It’s a truth often repeated by those in the cyber security sphere, that the number of cyber-attacks across all industries is rising and that the financial impact continues to accumulate. It’s one of those things we hear so often; I worry there’s a risk of readers becoming indifferent to it.
Sadly, though, 2023 looks set to follow a similar – if not more challenging – vein. The worldwide economic outlook continues to blight cyber security efforts; inflation, the energy crisis, and supply chain issues are affecting all industries, impacting company budgets and, in some cases, reducing headcounts and stretching security teams thin.
The news isn’t great, either, for cautious organisations looking to protect themselves with cyber insurance. Reports suggest that the number of businesses that will be unable to afford cyber insurance, be declined cover, or experience significant coverage limitations, is set to double in 2023. On top of this, the insurance industry has also decided that paying out for cyber-attacks is no longer cost-effective and has begun pulling products altogether – a hangover from rising inflation and ongoing skills shortages in the insurance sector.
What is a SOC and how can it help?
Moving on to some more positive news, let’s start with the basics: a Security Operations Centre (SOC) refers to a team of IT security specialists that work to detect and isolate cyber-attacks before they become a major incident in real-time.
The SOC team oversees managing the daily operational activities connected with an organisation’s network and infrastructure security and can be outsourced as a ‘Managed SOC service’ to provide this vital support. In this case, the SOC team would work as an extension of your IT department, helping to identify, detect, and address cyber threats and improve the organisation’s security awareness by developing the security strategy or (re)designing the security architecture.

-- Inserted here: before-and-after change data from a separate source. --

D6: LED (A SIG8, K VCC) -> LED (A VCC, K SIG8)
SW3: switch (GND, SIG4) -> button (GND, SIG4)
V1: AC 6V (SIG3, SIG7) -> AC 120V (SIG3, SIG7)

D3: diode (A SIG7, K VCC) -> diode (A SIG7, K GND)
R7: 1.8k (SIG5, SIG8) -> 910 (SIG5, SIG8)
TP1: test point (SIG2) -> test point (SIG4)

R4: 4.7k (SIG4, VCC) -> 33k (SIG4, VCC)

A Managed SOC Service is beneficial to many organisations because it can often provide a level of visibility and security that’s difficult to maintain in-house, both in terms of availability and expertise – great news for organisation’s looking ahead with trepidation at cyber security in 2023.
In this sense, then, employing a managed SOC team can offer an organisation peace of mind, as well as several other benefits which, in my opinion, are well worth considering:
Independence from IT
Remember, cyber security isn’t solely ‘the job of the IT team’; lumbering them with SOC responsibilities on top of their other important duties can lead to a lack of focus and diminished transparency (as things get lost or ‘hidden’ to scrape by).
A managed SOC solution is designed to detect threats, analyse alerts, and handle advanced threats that an in-house IT team cannot manage on its own.
A unique skillset
The ability to contextualise and analyse alerts is an essential skill of cyber security professionals alone, and these are difficult skills to recruit, keep up-to-date, and retain internally.
Managed SOC services provide threat intelligence, threat hunting, and advanced analytics alongside human analysts. Together, these things offer a holistic view of the organisation’s infrastructure that reduces the level of potential harm and can quickly isolate compromised endpoints in the event of a breach.
Cross-pollination of intelligence
A SOC provided by a Managed Security Services Provider (MSSP) has the added benefit of working across multiple industries and sectors. This means it can offer organisations extensive knowledge from different fields and leverage cyber security intelligence across a varied customer base.
Outsourcing SOC services is cost-effective compared to the investments in tooling and skillset required to operate a SOC in-house. Organisations benefit from access to sophisticated tools they may not otherwise be able to afford or maintain and are not burdened with the constant training and up-skilling the cyber security industry requires.